■ **TASK REQUIREMENTS**
From the first line to the last, copy the data exactly and drop the pictures.

Structured diff data
-- -- --

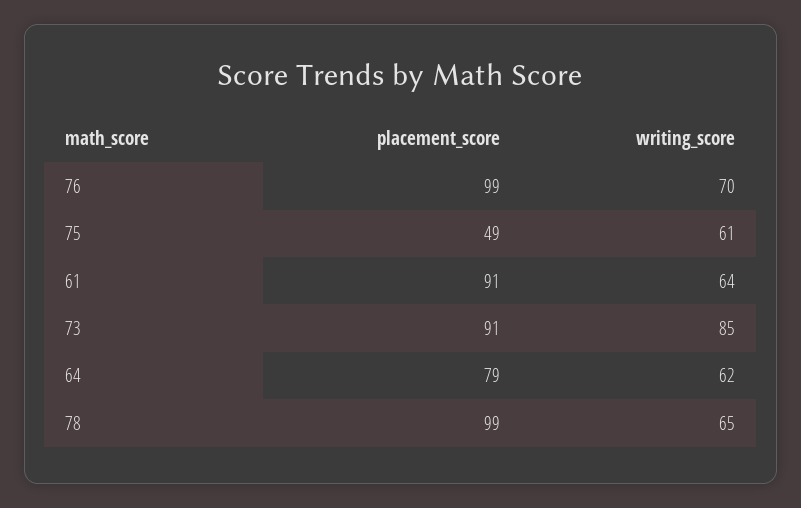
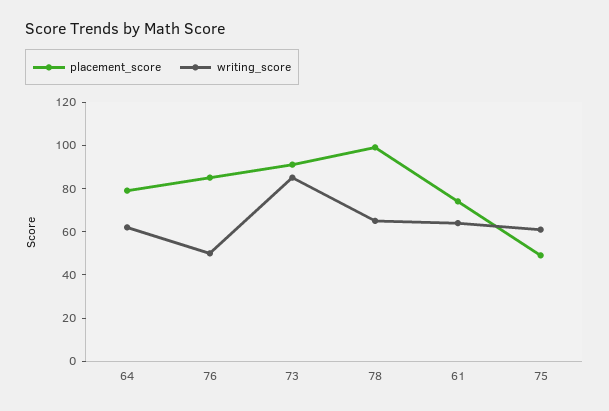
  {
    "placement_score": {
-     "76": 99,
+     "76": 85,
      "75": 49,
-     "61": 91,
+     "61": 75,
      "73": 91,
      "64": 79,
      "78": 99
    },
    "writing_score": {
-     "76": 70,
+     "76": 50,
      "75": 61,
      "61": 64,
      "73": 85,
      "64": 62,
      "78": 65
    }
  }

-- -- --

■ **EXPECTED ANSWER**
  {
    "placement_score": {
-     "76": 99,
+     "76": 85,
      "75": 49,
-     "61": 91,
+     "61": 75,
      "73": 91,
      "64": 79,
      "78": 99
    },
    "writing_score": {
-     "76": 70,
+     "76": 50,
      "75": 61,
      "61": 64,
      "73": 85,
      "64": 62,
      "78": 65
    }
  }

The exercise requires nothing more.